→ **Problem to solve**: Turn everything from the start of the entries below down to the line containing "Reading right to left, list", inclusive, into a JSON list of strings with one string per line and blank lines omitted.

========================

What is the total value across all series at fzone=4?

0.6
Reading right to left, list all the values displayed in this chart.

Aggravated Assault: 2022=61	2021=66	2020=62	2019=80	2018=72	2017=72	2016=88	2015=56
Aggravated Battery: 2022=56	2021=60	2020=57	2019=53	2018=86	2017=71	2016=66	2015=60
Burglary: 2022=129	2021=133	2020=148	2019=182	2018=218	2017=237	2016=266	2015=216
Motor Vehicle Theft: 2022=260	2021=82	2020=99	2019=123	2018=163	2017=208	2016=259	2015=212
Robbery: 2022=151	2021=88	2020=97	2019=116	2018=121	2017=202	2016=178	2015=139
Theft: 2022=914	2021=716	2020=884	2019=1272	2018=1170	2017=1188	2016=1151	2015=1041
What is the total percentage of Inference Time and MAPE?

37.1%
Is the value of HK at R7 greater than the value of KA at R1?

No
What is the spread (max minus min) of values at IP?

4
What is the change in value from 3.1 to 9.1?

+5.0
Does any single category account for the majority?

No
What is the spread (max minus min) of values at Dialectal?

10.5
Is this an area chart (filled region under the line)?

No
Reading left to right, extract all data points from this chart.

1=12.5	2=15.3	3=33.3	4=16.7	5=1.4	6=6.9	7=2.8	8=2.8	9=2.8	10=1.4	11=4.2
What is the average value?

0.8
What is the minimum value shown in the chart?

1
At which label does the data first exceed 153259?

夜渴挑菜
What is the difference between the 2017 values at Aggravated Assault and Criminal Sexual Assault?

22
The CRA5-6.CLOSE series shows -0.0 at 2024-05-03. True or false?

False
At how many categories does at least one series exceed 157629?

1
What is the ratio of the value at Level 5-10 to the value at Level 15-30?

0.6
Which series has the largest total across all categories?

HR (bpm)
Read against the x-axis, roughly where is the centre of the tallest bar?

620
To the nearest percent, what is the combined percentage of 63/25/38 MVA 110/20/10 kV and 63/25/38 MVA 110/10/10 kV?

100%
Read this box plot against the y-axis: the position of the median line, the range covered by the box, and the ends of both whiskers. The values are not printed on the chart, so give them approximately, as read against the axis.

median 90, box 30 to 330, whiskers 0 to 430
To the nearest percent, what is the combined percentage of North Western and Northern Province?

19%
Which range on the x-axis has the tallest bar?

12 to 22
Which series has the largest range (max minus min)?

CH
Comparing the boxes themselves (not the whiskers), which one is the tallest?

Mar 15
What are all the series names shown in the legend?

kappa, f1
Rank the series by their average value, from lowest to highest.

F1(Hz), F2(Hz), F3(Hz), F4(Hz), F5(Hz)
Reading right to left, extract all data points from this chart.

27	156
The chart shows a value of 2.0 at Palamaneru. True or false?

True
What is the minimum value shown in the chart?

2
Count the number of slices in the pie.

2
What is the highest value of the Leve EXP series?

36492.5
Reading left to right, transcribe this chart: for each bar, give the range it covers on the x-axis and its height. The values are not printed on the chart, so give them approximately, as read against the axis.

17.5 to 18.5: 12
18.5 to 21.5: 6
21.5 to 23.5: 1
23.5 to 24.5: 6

========================

→ **Response to the exercise**:
[
  "What is the total value across all series at fzone=4?",
  "0.6",
  "Reading right to left, list all the values displayed in this chart."
]